The Pharisees had tried to trap Jesus in his speech (22:15) without success. Now they learn that the Sadducees had been silenced and so they reviewed the situation among themselves. An expert in the law tested Jesus by asking him what was the greatest commandment in the Law. He probably hoped to catch Jesus in a misstatement that could trap him. The ongoing attempts to trick Jesus into an answer that would discredit him either with the authorities or with the public continued. His opponents never figured out that they were on a futile quest because of who Jesus was.

Jesus gives a brilliant reply about loving God and neighbor. The combination of Deuteronomy 6:5 (“You shall love the Lord your God with all your heart and with all your soul and with all your might”) and Leviticus 19:18 (“You shall love your neighbor as yourself: I am the Lord”) form a summary of the requirements of God’s law, which forms the heart of this episode. The two great commandments do not dispense with all the rest, but the rest depend on them. They go together. The apostle John says, “If anyone says, “I love God,” and hates his brother, he is a liar; for he who does not love his brother whom he has seen cannot love God whom he has not seen. And this commandment we have from him: whoever loves God must also love his brother” (I John 4:20-21). Love for God is always first. The second great commandment is properly understood only when viewed within the context of the more fundamental demand of the first. Love for one’s neighbor is inescapably practical and altruistic. The teaching of the primacy of loving others is also taken up by Paul in Romans 13:8: “Owe no one anything, except to love each other, for the one who loves another has fulfilled the law.”

These two commandments involve the whole law and not only the law, but the prophets as well hang on these two commandments. Together they cover the two main foci of human responsibility under God. Anyone who loves God and people wholeheartedly is not going to come short in religious observances, nor in doing what is proper to other people. What really matters can be summed up in one word: love. This does not, of course, mean that all other commandments may be ignored and that all that one must do is love. The commandments of God are serious and must be observed. Jesus is saying that it is only when we love that we can truly obey them and that without love we do not really understand what the commandments mean. In one way or another all the commandments are expressions of God’s love.
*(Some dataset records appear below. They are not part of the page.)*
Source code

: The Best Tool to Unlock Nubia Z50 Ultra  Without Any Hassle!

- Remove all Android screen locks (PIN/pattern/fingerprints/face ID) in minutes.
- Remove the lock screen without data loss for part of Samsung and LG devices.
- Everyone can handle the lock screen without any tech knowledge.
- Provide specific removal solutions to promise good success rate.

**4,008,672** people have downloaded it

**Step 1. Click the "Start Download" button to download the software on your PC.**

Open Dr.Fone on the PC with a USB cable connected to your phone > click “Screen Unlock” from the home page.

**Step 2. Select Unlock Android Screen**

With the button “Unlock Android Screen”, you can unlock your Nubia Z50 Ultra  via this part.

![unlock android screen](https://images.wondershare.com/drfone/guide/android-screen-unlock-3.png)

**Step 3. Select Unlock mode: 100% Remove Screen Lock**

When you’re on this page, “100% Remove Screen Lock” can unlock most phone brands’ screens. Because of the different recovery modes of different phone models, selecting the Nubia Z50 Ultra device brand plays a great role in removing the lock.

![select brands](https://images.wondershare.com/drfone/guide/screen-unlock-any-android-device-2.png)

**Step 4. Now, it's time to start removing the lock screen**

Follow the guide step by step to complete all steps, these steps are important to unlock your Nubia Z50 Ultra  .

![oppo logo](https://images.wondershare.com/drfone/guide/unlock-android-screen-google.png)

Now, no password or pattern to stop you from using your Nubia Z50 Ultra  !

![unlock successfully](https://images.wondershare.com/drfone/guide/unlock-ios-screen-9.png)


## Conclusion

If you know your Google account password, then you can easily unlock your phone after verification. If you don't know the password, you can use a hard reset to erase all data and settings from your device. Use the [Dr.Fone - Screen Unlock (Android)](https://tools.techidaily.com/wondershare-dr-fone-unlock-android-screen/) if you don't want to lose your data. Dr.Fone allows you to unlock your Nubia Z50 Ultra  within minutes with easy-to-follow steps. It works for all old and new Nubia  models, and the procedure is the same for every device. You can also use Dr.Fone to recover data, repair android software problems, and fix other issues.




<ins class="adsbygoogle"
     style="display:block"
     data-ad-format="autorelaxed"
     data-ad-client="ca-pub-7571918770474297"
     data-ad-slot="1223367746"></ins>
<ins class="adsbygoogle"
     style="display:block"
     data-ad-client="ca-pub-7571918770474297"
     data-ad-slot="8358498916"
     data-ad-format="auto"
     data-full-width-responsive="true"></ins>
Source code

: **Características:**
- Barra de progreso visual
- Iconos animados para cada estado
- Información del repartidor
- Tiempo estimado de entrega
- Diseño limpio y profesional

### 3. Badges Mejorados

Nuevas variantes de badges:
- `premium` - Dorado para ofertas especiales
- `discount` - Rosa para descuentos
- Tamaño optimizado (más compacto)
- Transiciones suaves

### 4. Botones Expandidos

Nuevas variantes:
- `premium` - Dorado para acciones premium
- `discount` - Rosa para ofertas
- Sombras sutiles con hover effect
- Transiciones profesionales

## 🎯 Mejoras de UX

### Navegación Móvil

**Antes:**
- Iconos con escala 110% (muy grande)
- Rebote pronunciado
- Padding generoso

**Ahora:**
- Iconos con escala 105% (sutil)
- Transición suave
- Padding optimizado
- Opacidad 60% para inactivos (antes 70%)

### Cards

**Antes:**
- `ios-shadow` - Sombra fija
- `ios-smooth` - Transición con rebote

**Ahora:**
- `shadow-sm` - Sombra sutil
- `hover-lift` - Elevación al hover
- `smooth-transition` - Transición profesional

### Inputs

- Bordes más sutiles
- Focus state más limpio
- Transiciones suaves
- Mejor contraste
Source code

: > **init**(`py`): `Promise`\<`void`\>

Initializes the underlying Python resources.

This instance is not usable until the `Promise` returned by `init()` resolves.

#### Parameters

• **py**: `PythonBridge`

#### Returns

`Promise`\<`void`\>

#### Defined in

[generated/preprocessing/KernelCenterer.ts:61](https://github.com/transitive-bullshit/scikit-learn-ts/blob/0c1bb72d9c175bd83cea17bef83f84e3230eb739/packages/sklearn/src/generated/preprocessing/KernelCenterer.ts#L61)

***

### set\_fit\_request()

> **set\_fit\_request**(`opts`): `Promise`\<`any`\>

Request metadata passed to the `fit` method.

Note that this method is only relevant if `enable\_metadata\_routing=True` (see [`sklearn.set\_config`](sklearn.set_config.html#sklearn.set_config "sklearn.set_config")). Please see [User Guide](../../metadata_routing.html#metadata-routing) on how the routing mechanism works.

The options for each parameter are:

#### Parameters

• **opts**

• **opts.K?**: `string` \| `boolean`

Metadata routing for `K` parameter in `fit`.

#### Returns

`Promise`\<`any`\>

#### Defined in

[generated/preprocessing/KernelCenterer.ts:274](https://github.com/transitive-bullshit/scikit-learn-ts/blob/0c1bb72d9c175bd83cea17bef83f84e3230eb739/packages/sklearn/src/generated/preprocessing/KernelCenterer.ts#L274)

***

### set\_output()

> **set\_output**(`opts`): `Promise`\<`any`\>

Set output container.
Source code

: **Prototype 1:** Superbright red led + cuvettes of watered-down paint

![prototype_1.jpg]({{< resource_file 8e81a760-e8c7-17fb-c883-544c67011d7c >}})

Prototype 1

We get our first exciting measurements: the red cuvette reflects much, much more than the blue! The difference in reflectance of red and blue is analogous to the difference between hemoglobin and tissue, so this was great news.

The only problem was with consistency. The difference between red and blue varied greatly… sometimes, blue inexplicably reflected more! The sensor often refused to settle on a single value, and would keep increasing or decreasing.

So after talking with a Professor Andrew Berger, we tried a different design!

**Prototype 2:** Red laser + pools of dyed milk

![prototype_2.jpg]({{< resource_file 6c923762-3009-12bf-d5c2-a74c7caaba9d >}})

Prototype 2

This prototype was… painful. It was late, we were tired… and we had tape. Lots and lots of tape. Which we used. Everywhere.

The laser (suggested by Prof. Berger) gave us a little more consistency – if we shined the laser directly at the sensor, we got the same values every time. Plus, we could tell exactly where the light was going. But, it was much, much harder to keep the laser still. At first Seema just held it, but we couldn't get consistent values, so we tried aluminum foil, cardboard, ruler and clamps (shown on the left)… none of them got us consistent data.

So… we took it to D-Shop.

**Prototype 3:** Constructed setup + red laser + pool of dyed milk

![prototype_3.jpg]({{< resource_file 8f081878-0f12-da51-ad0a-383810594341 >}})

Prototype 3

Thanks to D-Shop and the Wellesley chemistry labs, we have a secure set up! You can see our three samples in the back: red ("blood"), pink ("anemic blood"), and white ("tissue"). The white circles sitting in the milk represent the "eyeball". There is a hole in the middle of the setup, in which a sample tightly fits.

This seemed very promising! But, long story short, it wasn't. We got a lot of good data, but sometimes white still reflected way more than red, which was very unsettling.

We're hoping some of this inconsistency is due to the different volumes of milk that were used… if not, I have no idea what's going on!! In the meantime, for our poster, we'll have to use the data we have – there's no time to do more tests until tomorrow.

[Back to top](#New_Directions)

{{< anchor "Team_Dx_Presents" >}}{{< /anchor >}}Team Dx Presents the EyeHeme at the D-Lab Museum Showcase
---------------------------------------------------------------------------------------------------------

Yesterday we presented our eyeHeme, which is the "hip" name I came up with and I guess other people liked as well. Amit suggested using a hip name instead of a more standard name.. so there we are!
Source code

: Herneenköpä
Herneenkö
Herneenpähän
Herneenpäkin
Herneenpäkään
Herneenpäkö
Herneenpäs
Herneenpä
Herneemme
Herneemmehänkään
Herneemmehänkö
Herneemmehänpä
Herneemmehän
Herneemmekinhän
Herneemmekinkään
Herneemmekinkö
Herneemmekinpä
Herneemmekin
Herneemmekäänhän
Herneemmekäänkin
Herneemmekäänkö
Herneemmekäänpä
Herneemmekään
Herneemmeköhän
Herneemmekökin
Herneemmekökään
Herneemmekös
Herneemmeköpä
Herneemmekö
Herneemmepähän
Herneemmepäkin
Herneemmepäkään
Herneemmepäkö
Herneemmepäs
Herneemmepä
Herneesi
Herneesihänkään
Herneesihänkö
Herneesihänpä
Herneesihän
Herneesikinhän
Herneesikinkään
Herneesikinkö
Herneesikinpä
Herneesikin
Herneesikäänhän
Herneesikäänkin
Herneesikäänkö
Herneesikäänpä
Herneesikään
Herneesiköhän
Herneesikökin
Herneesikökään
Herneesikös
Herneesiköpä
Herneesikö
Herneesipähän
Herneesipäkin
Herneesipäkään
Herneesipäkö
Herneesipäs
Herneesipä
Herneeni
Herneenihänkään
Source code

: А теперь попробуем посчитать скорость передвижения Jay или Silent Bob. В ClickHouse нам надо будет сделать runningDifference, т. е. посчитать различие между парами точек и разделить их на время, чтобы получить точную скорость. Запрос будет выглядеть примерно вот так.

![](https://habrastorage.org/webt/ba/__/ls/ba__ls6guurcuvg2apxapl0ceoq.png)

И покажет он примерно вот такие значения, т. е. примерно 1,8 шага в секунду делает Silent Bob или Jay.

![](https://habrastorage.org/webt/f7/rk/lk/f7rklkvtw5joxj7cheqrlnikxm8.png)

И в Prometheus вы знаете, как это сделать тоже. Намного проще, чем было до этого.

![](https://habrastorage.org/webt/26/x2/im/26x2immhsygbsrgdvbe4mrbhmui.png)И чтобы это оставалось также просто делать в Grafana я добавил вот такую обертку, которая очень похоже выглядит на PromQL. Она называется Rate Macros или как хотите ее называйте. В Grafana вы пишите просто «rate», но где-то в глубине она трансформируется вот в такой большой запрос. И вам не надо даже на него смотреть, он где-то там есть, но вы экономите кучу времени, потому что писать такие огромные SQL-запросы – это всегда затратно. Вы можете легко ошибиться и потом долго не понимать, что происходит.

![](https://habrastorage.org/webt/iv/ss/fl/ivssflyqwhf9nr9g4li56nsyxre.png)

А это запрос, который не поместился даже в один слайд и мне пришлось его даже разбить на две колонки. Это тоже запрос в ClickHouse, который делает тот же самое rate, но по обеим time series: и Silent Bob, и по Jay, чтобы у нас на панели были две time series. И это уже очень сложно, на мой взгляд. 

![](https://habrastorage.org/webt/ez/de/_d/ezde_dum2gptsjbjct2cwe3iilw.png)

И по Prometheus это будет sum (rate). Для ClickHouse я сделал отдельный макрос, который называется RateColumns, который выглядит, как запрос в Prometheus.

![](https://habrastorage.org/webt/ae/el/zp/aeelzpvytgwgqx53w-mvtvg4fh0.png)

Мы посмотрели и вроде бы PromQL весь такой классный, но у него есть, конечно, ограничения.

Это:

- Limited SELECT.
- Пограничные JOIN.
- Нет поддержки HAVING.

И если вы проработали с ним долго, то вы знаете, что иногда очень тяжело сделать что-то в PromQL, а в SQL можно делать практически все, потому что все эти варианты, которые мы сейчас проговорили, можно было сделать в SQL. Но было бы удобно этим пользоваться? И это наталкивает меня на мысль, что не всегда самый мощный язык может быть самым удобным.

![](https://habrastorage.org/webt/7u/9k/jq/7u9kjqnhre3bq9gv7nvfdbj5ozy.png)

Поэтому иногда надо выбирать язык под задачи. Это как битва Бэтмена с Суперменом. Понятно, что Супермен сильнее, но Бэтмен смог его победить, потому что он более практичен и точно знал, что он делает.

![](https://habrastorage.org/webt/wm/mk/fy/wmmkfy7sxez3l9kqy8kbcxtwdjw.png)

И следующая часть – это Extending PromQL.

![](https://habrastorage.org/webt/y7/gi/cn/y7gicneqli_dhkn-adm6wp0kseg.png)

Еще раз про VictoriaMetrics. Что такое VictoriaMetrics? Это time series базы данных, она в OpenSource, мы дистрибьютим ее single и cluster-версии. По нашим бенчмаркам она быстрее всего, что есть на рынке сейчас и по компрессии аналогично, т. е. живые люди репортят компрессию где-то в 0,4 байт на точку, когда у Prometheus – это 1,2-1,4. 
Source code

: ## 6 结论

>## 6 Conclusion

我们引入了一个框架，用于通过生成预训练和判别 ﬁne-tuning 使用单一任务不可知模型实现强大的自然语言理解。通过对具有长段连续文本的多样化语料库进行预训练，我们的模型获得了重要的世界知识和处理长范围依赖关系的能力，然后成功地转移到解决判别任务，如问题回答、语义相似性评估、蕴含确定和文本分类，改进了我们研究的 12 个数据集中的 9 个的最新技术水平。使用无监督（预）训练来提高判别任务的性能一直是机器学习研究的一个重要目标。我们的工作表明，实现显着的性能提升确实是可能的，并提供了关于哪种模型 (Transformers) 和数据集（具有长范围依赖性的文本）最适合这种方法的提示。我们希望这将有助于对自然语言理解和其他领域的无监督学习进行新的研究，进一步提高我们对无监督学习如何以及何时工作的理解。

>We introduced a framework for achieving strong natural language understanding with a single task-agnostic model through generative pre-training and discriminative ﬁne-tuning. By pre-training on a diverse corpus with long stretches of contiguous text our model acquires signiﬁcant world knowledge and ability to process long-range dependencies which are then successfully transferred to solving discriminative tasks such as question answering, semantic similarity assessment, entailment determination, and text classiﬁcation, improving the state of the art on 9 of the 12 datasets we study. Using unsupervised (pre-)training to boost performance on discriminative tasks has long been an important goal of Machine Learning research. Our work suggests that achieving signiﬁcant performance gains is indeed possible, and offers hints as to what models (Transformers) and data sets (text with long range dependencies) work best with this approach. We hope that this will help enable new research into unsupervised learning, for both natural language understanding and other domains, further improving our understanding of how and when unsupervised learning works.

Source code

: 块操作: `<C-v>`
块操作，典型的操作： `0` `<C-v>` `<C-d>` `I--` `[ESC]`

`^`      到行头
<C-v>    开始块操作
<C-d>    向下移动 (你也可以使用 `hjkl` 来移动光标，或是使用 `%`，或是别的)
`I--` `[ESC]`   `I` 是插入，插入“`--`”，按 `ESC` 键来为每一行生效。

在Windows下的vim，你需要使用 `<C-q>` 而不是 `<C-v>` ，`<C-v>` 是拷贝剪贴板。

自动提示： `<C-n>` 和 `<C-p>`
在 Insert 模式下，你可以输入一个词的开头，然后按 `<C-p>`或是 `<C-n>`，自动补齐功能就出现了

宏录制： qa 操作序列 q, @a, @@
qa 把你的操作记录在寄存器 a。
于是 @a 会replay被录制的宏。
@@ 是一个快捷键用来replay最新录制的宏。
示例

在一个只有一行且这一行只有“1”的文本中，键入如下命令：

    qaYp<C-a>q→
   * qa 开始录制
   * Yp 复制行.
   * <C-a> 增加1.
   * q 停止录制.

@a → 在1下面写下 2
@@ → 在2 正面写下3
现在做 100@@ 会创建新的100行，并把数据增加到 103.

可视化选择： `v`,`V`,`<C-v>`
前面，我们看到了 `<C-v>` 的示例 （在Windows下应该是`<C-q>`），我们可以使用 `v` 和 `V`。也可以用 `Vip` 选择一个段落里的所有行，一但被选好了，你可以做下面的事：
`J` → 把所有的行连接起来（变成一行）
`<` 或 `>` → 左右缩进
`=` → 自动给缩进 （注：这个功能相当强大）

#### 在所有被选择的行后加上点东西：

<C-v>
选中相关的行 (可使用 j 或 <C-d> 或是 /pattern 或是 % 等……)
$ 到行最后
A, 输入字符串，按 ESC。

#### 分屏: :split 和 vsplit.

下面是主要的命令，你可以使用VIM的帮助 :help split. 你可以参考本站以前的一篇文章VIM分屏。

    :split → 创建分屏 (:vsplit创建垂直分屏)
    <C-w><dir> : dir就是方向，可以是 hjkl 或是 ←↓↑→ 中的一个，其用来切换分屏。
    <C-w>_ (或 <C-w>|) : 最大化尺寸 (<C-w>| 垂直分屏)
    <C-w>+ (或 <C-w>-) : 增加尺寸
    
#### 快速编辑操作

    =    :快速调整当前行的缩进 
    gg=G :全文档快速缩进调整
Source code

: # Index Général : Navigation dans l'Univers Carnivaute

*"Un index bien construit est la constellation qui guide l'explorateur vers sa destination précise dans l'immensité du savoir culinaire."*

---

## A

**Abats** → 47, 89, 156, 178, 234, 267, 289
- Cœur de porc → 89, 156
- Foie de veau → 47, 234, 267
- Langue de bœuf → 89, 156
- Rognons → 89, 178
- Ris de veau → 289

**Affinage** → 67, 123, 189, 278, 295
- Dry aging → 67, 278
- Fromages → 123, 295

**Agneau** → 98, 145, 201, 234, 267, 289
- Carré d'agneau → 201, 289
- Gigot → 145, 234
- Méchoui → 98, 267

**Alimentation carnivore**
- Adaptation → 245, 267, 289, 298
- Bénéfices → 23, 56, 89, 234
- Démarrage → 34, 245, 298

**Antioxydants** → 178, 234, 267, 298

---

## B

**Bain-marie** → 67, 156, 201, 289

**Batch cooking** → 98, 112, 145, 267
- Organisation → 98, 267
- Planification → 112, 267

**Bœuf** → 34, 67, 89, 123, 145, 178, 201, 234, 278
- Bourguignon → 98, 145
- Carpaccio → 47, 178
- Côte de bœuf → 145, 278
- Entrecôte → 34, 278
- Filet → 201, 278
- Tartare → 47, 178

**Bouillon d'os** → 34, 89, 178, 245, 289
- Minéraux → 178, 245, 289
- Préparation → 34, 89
Love is the thrust of them all, and it is only as we love that we fulfill them. Far from making the law irrelevant, love becomes the primary principle for interpreting and applying the law.

True religion consists of a perfect love for God and of other human beings. “Above all, love each other deeply, because love covers over a multitude of sins” (I Peter 4:10). “Dear children, let us not love with words or tongue but with actions and in truth” (I John 3:18). “And this is his command: to believe in the name of his Son, Jesus Christ, and to love one another as he commanded us” (I John 3:23). “Love is patient, love is kind. It does not envy, it does not boast, it is not proud. It is not rude, it is not self-seeking, it is not easily angered, it keeps no record of wrongs” (I Corinthians 13:4-5). Unfortunately, none of us can love perfectly. That is why we need a Savior and that is why we need Jesus every day of our lives. May he grace you with his love for himself and for others.